Collected data
=-=-=

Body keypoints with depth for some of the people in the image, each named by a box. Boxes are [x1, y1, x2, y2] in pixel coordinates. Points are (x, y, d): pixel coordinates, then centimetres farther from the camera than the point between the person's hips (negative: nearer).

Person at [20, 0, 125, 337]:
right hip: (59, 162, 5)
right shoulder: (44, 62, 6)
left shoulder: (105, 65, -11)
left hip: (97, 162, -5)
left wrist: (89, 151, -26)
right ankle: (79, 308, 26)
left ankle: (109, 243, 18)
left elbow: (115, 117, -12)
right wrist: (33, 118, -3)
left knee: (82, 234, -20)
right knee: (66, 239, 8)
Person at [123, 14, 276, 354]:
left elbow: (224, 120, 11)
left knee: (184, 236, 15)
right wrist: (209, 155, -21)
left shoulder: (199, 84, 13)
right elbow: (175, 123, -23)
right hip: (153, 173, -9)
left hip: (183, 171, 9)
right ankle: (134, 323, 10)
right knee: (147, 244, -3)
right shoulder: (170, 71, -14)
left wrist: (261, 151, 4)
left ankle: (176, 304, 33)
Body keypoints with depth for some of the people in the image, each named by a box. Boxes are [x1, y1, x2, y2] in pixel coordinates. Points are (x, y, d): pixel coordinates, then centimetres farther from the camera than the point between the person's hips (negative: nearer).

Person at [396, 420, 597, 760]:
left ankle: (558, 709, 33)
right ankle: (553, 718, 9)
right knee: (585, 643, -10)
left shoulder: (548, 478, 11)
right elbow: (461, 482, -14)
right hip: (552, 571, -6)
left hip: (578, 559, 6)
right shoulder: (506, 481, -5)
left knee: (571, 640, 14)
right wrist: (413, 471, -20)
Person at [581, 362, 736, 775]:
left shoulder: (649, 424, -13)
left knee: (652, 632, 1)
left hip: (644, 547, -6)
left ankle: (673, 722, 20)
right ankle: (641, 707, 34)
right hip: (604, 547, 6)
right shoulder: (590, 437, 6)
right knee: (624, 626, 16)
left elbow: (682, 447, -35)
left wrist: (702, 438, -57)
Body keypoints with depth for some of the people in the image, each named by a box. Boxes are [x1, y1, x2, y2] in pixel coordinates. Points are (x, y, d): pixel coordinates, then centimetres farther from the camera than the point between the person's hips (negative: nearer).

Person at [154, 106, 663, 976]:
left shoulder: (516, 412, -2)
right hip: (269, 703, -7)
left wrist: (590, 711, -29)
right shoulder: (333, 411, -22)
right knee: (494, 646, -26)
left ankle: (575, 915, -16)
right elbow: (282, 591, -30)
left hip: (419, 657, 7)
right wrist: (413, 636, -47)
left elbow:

=-=-=

• [What the exercise asks]
Express everything from the start of the entries down through the line containing "right shoulder: (44, 62, 6)" as a JSON list of strings, one string per line, with blank lines omitted.

• [Response area]
[
  "Body keypoints with depth for some of the people in the image, each named by a box. Boxes are [x1, y1, x2, y2] in pixel coordinates. Points are (x, y, d): pixel coordinates, then centimetres farther from the camera than the point between the person's hips (negative: nearer).",
  "Person at [20, 0, 125, 337]:",
  "right hip: (59, 162, 5)",
  "right shoulder: (44, 62, 6)"
]